** Opening Input material block **
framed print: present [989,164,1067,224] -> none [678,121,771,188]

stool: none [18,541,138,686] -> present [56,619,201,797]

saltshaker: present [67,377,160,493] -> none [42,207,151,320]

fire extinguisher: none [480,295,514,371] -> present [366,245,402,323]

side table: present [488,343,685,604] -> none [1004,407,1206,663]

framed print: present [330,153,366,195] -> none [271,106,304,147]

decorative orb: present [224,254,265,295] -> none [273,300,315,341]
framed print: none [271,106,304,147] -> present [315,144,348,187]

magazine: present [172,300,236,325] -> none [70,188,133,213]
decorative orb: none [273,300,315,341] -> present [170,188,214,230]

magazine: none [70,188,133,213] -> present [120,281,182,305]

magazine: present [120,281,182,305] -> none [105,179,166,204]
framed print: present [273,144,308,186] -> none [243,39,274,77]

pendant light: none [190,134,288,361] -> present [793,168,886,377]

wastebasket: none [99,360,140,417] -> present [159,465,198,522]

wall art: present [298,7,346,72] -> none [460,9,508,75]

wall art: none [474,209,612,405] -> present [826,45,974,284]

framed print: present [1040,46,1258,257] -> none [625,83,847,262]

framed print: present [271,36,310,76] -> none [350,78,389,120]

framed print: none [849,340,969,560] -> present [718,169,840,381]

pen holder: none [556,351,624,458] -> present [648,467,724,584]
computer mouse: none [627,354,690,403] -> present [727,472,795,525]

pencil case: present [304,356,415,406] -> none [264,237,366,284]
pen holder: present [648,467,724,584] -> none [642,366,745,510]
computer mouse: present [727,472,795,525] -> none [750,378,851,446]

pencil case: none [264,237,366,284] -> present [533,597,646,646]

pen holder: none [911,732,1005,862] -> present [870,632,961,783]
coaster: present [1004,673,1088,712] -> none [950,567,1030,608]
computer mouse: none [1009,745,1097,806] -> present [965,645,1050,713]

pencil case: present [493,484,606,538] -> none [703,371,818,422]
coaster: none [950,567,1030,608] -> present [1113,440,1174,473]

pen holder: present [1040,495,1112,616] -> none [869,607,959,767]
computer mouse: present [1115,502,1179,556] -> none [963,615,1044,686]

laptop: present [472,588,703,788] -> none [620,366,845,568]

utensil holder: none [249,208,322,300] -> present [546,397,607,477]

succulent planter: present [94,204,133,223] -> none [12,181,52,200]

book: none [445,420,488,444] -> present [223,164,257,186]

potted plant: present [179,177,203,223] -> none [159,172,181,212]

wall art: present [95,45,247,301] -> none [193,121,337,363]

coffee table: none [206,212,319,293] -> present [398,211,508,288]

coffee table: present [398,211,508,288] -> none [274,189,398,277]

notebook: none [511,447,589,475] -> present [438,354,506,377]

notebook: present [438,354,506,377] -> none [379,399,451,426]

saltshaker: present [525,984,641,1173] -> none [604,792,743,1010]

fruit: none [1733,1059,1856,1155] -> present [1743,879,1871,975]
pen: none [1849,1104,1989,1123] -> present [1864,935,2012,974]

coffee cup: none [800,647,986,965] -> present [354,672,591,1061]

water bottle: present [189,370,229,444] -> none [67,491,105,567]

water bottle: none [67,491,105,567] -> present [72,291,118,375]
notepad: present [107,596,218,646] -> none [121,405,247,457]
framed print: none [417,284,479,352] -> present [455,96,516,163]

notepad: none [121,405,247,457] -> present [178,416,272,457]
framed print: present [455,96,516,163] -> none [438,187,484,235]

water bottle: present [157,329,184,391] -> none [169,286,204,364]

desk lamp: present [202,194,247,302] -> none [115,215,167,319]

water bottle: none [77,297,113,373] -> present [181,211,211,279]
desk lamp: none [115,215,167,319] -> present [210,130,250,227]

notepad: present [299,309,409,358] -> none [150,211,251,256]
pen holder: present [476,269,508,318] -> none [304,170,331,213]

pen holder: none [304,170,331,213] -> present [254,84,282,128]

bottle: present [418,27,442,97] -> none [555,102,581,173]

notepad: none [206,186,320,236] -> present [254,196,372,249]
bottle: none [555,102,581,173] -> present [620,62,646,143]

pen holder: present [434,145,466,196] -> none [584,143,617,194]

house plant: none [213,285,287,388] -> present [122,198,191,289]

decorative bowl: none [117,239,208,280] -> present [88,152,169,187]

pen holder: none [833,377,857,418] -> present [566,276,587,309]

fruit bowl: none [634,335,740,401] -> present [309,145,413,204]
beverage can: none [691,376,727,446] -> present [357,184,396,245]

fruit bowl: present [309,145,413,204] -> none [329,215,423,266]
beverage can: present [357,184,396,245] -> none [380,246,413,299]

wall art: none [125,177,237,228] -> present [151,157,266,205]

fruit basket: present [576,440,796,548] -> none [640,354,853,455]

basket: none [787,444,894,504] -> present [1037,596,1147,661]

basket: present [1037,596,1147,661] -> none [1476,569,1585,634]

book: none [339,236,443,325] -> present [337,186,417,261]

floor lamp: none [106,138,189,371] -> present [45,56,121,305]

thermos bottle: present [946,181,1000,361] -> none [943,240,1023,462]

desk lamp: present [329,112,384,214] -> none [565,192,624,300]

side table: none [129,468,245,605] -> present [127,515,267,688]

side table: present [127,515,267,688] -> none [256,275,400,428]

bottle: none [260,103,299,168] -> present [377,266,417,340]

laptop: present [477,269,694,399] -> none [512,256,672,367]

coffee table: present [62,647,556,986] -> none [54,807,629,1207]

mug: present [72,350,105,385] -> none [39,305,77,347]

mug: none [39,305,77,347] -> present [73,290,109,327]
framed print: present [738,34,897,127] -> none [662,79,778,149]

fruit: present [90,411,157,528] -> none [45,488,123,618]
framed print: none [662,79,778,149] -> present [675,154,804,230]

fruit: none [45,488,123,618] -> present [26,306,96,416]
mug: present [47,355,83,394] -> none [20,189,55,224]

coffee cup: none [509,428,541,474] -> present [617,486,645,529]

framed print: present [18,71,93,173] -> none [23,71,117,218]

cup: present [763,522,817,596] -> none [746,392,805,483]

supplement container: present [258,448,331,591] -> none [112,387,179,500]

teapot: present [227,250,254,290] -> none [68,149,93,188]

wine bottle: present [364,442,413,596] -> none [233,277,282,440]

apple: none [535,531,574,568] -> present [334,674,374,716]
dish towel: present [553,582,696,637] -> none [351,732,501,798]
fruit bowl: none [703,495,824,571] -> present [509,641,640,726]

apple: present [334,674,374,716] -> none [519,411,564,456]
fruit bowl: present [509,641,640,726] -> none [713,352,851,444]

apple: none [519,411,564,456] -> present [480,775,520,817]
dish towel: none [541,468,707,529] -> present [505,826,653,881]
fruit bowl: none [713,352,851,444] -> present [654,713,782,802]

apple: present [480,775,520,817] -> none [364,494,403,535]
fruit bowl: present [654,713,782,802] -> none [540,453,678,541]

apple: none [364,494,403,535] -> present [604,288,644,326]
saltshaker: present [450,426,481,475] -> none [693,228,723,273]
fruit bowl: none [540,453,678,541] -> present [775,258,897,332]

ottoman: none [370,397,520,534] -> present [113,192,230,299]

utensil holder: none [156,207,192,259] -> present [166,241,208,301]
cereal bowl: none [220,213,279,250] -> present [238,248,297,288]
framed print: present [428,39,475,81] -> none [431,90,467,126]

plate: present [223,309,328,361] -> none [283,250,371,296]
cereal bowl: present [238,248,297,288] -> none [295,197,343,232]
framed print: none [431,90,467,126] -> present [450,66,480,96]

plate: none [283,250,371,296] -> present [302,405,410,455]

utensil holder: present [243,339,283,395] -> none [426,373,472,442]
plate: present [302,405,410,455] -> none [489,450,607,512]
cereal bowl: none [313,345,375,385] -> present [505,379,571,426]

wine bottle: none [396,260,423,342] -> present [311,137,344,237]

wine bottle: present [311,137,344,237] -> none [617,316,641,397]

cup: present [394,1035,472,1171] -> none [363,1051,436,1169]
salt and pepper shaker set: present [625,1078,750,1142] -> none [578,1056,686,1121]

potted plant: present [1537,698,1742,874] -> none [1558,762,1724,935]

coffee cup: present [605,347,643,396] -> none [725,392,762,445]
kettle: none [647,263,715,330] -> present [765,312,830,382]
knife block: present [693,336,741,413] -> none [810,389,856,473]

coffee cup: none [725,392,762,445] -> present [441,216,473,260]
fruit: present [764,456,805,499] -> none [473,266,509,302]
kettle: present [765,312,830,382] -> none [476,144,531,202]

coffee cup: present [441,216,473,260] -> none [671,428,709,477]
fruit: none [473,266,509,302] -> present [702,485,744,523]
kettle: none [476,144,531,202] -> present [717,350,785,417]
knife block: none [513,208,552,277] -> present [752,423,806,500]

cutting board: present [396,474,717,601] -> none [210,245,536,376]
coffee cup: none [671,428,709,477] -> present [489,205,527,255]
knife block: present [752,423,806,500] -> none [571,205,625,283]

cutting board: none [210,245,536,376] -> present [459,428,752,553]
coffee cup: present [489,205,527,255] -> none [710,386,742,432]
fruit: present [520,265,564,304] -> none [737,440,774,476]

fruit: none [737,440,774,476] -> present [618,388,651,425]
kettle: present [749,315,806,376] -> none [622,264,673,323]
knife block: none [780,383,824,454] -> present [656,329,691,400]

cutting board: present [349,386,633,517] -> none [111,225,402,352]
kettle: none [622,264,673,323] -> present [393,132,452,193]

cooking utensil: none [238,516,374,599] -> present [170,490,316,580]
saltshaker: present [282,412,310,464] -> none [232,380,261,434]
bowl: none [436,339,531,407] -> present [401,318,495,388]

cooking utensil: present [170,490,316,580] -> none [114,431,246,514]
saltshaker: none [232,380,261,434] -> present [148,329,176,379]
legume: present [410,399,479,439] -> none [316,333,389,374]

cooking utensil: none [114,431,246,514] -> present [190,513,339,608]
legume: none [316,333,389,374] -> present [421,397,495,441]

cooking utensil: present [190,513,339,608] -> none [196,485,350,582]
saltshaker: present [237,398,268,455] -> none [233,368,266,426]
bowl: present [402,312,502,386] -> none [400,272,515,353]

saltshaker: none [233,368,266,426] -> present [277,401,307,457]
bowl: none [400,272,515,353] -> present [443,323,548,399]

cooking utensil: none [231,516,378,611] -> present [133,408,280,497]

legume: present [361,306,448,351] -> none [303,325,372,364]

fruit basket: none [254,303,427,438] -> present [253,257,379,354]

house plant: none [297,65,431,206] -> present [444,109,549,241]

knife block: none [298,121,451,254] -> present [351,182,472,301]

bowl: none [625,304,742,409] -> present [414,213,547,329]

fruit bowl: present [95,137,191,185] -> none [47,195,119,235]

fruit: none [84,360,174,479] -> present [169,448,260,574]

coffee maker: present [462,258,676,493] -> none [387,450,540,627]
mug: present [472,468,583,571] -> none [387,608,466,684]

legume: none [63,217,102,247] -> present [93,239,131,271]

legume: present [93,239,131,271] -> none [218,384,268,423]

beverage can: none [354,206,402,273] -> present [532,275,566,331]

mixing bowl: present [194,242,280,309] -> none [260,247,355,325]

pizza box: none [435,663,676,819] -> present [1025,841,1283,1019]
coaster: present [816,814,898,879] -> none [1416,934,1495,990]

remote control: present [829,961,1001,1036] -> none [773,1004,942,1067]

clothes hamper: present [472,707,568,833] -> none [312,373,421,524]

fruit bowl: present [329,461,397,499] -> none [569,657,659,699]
** Closing Input material block **
Go through the material above and output exactly the lines from the one containing "saltshaker: none [233,368,266,426]" through the one containing "coffee maker: present".

*Result of this exercise:*
saltshaker: none [233,368,266,426] -> present [277,401,307,457]
bowl: none [400,272,515,353] -> present [443,323,548,399]

cooking utensil: none [231,516,378,611] -> present [133,408,280,497]

legume: present [361,306,448,351] -> none [303,325,372,364]

fruit basket: none [254,303,427,438] -> present [253,257,379,354]

house plant: none [297,65,431,206] -> present [444,109,549,241]

knife block: none [298,121,451,254] -> present [351,182,472,301]

bowl: none [625,304,742,409] -> present [414,213,547,329]

fruit bowl: present [95,137,191,185] -> none [47,195,119,235]

fruit: none [84,360,174,479] -> present [169,448,260,574]

coffee maker: present [462,258,676,493] -> none [387,450,540,627]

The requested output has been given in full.